To Engels in Manchester
[London,] 2 April 1851[edit source]
Dear Engels,
I return herewith the cover of the letter I received from you today. Might it have been opened by Pitt Ermen? You must éclaircir this matter.
Your post office order arrived most opportunely. And this time celerity has increased the capital tenfold, like Signore Proudhon’s railway revenues. [alluding to Proudhon’s assertion in La Philosophie de la misère, that ‘since in society time is value in itself, the railway would, prices being equal, present an advantage of 400 per cent over road transport’]
As you can imagine, I'm not being idle. And with the avances you are making, I hope to collect what is wanting from various parts of the world.
I'm not writing to you about the mystère since, coûte que coûte [cost what it may], I shall be coming in any case to see you at the end of April. I must get away from here for a week.
The worst of it is that I now suddenly find myself hampered in my work at the library. I am so far advanced that I will have finished with the whole economic stuff in 5 weeks’ time. Et cela fait [and having done that] I shall complete the political economy at home and apply myself to another branch of learning at the Museum. Ça commence de m'ennuyer [it’s beginning to bore me]. Au fond [basically], this science has made no progress since A. Smith and D. Ricardo, however much has been done in the way of individual research, often extremely discerning.
Send me an answer to the question I put to you in my last letter.

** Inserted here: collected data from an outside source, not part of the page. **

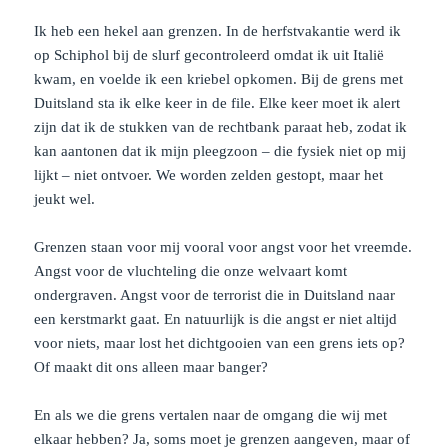
Ik heb een hekel aan grenzen. In de herfstvakantie werd ik
op Schiphol bij de slurf gecontroleerd omdat ik uit Italië
kwam, en voelde ik een kriebel opkomen. Bij de grens met
Duitsland sta ik elke keer in de file. Elke keer moet ik alert
zijn dat ik de stukken van de rechtbank paraat heb, zodat ik
kan aantonen dat ik mijn pleegzoon – die fysiek niet op mij
lijkt – niet ontvoer. We worden zelden gestopt, maar het
jeukt wel.
Grenzen staan voor mij vooral voor angst voor het vreemde.
Angst voor de vluchteling die onze welvaart komt
ondergraven. Angst voor de terrorist die in Duitsland naar
een kerstmarkt gaat. En natuurlijk is die angst er niet altijd
voor niets, maar lost het dichtgooien van een grens iets op?
Of maakt dit ons alleen maar banger?
En als we die grens vertalen naar de omgang die wij met
elkaar hebben? Ja, soms moet je grenzen aangeven, maar of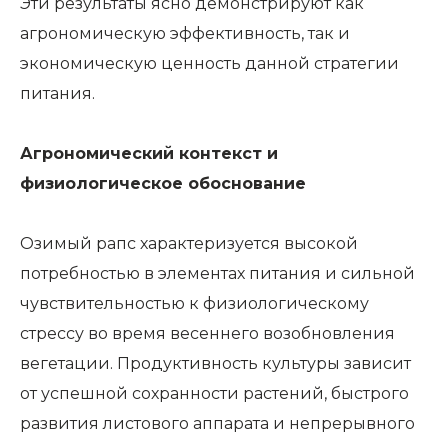
Эти результаты ясно демонстрируют как
агрономическую эффективность, так и
экономическую ценность данной стратегии
питания.
Агрономический контекст и
физиологическое обоснование
Озимый рапс характеризуется высокой
потребностью в элементах питания и сильной
чувствительностью к физиологическому
стрессу во время весеннего возобновления
вегетации. Продуктивность культуры зависит
от успешной сохранности растений, быстрого
развития листового аппарата и непрерывного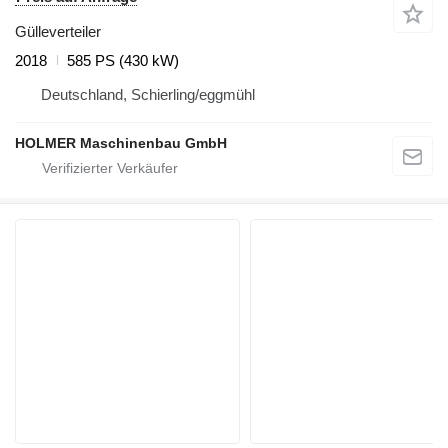
Gülleverteiler
2018
585 PS (430 kW)
Deutschland, Schierling/eggmühl
HOLMER Maschinenbau GmbH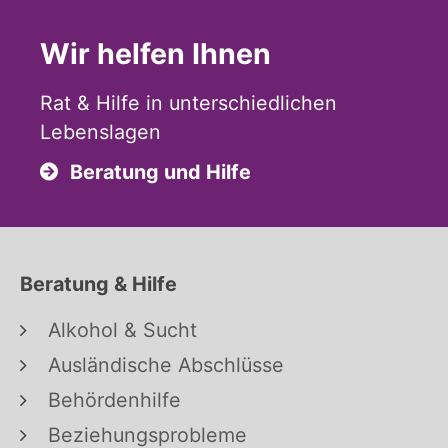
Wir helfen Ihnen
Rat & Hilfe in unterschiedlichen
Lebenslagen
Beratung und Hilfe
Beratung & Hilfe
Alkohol & Sucht
Ausländische Abschlüsse
Behördenhilfe
Beziehungsprobleme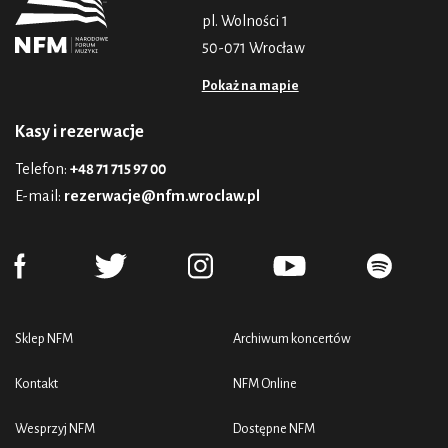
pl. Wolności 1
50-071 Wrocław
Pokaż na mapie
Kasy i rezerwacje
Telefon:
+48 71 715 97 00
E-mail:
rezerwacje@nfm.wroclaw.pl
Sklep NFM
Archiwum koncertów
Kontakt
NFM Online
Wesprzyj NFM
Dostępne NFM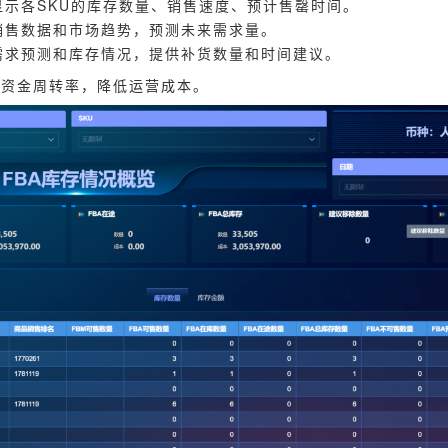
显示各SKU的库存数量、销售速度、预计售罄时间。
销售数据和市场趋势，预测未来需求量。
需求预测和库存情况，提供补货数量和时间建议。
升资金周转率，降低运营成本。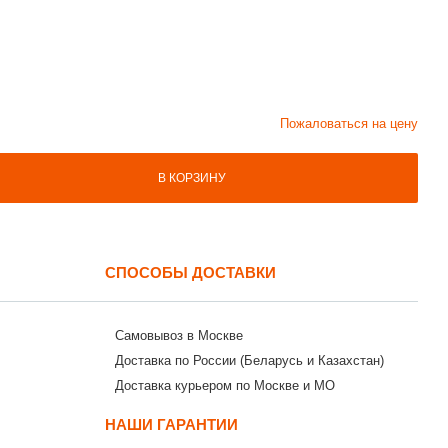
Пожаловаться на цену
В КОРЗИНУ
СПОСОБЫ ДОСТАВКИ
Самовывоз в Москве
Доставка по России (Беларусь и Казахстан)
Доставка курьером по Москве и МО
НАШИ ГАРАНТИИ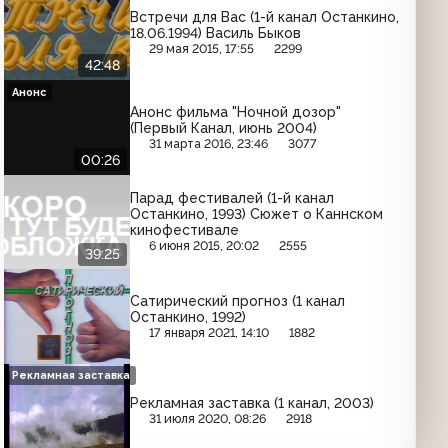
Встречи для Вас (1-й канал Останкино,
18.06.1994) Василь Быков
29 мая 2015, 17:55
2299
42:48
Анонс
Анонс фильма "Ночной дозор"
(Первый Канал, июнь 2004)
31 марта 2016, 23:46
3077
00:26
Парад фестивалей (1-й канал
Останкино, 1993) Сюжет о Каннском
кинофестивале
6 июня 2015, 20:02
2555
39:25
Сатирический прогноз (1 канал
Останкино, 1992)
17 января 2021, 14:10
1882
Рекламная заставка
Рекламная заставка (1 канал, 2003)
31 июля 2020, 08:26
2918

As you are now devoting yourself to military science, couldn’t you embark on a fresh study of the Hungarian campaigns with the help of the Neue Rheinische Zeitung, Palmerston’s Blue Book, etc.? Ça serait très utile [it would be most useful]. Sooner or later I shall be bringing out 2 volumes of 60 sheets, and that would fit in splendidly. If you wish to find out any details about intrigues, battles, personalities, all you have to do is send me the inquiries in unsealed letters addressed to Baroness von Beck. I have established contact with her. She was a spy for Kossuth. And she’s a veritable chronicler of the Hungarian muck. Il faut l'exploiter [she must be exploited]. She’s too stupid to be able to conceal the truth. I have done some experiments to find out.
My wife, alas, has been delivered of a girl [Franziska], and not a garçon. And, what is worse, she’s very poorly.
Enclosed a letter from Daniels, to whom I wrote at length about his Physiologie. What little sense there is in his letter is a reflection of my own to him. At any rate let me have the scrawl back and tell me what you think of it.